Recorded data
▼▼▼

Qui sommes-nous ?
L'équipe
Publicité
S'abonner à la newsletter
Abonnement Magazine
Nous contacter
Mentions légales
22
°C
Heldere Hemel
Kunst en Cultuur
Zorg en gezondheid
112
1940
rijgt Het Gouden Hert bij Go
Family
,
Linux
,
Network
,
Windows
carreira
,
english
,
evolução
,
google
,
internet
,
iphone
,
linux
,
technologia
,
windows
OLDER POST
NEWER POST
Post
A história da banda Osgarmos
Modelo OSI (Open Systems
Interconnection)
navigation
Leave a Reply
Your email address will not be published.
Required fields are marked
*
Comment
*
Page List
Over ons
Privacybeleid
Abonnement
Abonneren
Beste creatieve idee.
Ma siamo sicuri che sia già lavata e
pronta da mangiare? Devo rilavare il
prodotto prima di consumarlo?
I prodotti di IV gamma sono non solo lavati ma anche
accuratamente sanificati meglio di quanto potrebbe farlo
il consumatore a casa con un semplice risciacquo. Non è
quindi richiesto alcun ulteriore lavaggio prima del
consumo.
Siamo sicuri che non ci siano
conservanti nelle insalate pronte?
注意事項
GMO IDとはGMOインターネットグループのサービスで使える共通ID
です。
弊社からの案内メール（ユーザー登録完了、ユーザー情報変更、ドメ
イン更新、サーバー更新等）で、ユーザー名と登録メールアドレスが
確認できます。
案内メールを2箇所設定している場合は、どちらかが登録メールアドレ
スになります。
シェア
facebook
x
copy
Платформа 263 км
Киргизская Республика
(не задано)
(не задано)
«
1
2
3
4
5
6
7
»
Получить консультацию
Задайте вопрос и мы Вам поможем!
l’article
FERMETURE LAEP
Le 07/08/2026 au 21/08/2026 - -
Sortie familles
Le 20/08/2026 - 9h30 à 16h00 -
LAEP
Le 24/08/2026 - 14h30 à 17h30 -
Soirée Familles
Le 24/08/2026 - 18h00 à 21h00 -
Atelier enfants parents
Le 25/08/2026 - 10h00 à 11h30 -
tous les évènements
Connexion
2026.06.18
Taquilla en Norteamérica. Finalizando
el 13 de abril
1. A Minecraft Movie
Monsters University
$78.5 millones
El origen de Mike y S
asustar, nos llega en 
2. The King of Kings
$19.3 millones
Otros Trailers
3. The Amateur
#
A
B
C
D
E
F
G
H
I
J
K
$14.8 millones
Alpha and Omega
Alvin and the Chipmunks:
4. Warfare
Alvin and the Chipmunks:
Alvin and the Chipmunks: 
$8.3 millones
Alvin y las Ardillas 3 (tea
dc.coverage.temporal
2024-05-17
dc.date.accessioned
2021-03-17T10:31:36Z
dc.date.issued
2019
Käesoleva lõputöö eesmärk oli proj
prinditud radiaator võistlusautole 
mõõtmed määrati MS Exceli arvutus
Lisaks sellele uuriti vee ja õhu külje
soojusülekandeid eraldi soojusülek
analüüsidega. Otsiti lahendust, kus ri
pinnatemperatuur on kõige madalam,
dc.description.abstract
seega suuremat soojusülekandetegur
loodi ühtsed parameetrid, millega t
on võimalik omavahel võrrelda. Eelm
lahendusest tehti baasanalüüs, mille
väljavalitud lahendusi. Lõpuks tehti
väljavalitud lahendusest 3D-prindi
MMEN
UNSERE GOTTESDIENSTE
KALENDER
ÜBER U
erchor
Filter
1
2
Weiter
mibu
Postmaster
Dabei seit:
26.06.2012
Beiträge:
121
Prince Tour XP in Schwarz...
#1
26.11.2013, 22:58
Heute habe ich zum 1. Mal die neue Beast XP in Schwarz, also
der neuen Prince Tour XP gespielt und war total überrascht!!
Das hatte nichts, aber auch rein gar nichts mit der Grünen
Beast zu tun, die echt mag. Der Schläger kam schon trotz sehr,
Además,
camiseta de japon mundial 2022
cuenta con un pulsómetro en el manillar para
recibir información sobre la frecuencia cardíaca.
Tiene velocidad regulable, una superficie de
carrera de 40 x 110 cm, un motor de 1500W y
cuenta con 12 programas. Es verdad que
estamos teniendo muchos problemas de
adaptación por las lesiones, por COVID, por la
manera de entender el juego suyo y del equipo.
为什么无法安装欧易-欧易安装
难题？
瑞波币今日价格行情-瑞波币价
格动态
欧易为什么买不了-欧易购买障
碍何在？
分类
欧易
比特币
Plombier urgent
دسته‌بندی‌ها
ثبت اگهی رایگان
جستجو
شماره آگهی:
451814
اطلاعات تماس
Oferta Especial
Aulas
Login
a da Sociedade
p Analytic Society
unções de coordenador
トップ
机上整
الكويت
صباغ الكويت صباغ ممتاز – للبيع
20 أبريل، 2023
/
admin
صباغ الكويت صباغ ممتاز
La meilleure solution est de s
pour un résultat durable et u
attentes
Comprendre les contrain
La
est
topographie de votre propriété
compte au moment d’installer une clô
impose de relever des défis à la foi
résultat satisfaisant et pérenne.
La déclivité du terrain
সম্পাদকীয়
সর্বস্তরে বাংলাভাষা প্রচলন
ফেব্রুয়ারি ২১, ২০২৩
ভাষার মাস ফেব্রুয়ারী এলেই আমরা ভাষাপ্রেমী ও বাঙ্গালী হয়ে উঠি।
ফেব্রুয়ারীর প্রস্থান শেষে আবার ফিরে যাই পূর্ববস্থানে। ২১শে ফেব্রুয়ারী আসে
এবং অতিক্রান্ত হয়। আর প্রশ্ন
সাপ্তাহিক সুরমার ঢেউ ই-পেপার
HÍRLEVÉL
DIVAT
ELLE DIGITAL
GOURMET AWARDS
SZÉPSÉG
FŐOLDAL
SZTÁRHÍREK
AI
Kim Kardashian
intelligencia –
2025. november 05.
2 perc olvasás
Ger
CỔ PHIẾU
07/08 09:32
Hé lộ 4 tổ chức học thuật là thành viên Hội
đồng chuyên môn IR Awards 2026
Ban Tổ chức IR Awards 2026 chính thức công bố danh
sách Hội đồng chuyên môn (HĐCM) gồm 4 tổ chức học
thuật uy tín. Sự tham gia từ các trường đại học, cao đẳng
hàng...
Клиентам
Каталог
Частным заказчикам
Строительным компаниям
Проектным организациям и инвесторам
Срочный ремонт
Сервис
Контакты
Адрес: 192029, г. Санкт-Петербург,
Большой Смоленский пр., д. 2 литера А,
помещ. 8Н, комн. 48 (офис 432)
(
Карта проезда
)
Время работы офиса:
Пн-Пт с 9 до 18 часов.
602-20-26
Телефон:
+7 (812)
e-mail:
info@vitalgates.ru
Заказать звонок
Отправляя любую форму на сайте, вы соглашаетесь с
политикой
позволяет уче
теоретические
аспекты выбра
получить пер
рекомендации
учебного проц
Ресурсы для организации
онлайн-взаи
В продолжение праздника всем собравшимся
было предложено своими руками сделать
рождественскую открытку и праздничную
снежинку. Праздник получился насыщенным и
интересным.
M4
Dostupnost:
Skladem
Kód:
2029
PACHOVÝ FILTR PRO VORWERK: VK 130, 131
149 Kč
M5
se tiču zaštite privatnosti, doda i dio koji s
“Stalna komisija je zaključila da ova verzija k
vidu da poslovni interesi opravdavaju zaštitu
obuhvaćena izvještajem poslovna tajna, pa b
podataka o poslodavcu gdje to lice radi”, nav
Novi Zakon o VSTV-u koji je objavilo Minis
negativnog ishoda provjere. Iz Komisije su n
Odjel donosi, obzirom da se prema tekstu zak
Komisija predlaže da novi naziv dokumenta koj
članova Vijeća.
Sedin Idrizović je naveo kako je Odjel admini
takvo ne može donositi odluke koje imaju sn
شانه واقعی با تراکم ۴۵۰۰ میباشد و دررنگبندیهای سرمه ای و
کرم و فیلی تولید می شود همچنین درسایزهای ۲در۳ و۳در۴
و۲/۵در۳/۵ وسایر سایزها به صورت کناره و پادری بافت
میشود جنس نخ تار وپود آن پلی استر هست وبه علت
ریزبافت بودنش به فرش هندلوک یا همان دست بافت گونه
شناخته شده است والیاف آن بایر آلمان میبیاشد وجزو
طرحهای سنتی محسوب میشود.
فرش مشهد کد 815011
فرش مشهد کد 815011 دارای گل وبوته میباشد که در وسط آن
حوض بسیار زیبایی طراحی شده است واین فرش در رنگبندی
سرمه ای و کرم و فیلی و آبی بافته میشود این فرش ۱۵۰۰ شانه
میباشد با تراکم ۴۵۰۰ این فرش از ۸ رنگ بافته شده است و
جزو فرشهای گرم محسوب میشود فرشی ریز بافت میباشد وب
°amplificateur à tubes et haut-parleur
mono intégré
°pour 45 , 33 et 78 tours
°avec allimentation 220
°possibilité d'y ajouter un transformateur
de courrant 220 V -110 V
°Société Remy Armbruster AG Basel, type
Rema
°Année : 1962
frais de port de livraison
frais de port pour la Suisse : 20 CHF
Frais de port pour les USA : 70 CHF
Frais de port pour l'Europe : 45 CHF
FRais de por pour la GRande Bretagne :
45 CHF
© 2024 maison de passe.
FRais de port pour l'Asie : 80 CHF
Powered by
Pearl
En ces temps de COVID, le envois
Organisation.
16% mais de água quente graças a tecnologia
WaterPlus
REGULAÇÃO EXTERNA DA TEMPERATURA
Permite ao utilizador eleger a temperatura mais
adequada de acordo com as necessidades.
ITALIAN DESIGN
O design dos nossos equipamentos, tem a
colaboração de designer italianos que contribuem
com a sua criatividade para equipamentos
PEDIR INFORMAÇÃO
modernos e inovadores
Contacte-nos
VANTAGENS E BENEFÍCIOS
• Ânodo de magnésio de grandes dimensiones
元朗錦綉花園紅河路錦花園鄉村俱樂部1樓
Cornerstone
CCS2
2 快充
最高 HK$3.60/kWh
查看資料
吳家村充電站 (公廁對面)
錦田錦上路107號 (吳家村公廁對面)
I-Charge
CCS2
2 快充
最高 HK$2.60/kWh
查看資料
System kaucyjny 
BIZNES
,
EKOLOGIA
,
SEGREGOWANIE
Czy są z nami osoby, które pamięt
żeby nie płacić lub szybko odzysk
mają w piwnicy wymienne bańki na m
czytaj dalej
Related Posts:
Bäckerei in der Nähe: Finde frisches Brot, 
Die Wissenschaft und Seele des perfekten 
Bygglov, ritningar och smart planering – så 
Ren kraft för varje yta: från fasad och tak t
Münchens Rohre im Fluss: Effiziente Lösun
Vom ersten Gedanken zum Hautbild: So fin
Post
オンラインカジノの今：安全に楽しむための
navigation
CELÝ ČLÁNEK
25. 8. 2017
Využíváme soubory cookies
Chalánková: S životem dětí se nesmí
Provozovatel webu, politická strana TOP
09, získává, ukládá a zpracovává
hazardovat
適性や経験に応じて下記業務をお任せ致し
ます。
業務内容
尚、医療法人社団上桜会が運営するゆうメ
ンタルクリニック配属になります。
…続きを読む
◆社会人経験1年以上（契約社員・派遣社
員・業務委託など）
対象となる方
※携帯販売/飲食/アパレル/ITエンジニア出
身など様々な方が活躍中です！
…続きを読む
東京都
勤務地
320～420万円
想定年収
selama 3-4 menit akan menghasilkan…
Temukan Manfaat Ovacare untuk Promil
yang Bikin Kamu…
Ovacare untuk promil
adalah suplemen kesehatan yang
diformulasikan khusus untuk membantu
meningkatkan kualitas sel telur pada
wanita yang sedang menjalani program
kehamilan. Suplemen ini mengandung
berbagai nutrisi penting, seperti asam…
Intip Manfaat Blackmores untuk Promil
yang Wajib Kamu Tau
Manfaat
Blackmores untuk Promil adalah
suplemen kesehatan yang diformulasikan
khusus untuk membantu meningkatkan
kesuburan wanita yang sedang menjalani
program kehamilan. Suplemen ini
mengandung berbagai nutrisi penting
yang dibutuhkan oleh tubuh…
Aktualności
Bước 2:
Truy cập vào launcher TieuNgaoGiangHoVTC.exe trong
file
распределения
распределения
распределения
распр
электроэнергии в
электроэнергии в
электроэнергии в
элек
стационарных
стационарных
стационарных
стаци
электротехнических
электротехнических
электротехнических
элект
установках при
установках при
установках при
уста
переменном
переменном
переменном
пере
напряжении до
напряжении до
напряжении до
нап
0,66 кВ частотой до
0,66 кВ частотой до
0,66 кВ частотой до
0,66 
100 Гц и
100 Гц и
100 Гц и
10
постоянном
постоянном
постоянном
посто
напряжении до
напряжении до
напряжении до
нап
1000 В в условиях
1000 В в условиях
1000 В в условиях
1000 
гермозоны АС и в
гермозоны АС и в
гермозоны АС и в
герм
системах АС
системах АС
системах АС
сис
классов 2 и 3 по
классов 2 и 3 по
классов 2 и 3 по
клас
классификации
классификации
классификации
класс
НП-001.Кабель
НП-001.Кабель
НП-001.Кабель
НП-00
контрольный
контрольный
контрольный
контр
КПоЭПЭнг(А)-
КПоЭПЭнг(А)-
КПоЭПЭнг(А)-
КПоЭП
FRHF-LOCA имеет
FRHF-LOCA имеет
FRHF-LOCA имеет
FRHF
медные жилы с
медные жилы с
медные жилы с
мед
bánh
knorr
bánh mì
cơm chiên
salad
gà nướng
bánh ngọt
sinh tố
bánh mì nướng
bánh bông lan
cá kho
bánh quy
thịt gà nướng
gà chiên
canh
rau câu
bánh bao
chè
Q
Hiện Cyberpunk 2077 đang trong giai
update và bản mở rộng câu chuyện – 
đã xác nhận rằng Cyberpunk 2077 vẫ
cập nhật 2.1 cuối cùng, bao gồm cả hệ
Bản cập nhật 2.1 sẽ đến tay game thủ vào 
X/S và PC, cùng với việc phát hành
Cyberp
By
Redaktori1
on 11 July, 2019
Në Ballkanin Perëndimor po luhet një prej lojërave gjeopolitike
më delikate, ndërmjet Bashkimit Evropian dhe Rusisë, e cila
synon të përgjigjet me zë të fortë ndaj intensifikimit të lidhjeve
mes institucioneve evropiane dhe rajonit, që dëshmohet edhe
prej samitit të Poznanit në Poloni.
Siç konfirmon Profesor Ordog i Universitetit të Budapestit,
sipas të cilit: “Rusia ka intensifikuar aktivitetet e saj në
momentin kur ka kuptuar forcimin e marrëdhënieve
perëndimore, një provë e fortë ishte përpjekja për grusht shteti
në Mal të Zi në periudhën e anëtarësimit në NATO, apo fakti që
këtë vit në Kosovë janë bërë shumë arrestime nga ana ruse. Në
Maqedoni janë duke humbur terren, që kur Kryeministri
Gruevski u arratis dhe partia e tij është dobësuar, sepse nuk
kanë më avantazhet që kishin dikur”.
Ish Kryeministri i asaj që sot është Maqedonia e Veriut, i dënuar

▲▲▲

Report every line of the data above that contains the string "berbagai", matching case exactly.

berbagai nutrisi penting, seperti asam…
mengandung berbagai nutrisi penting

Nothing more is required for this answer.